REQUIREMENT. Quote the records word for word, from the line containing "pose: elev=145.8 azim=98.4" down through the line containing "Dot at: (256, 310)", including both of those lines.

MATERIAL FOR THIS EXERCISE.

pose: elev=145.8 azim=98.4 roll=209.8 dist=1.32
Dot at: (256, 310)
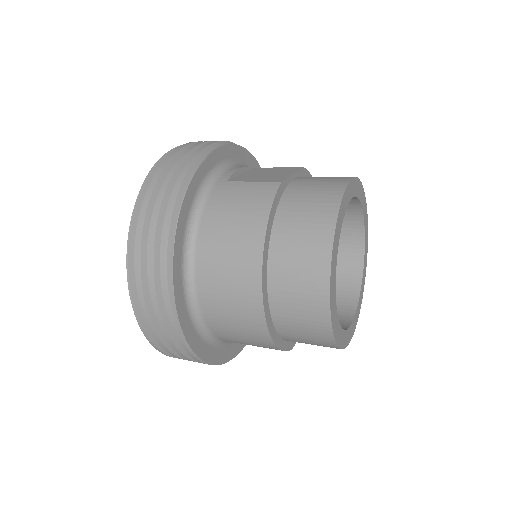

...

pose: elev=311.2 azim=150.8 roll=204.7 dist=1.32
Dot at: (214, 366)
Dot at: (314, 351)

SOLUTION TO THE EXERCISE.
pose: elev=145.8 azim=98.4 roll=209.8 dist=1.32
Dot at: (256, 310)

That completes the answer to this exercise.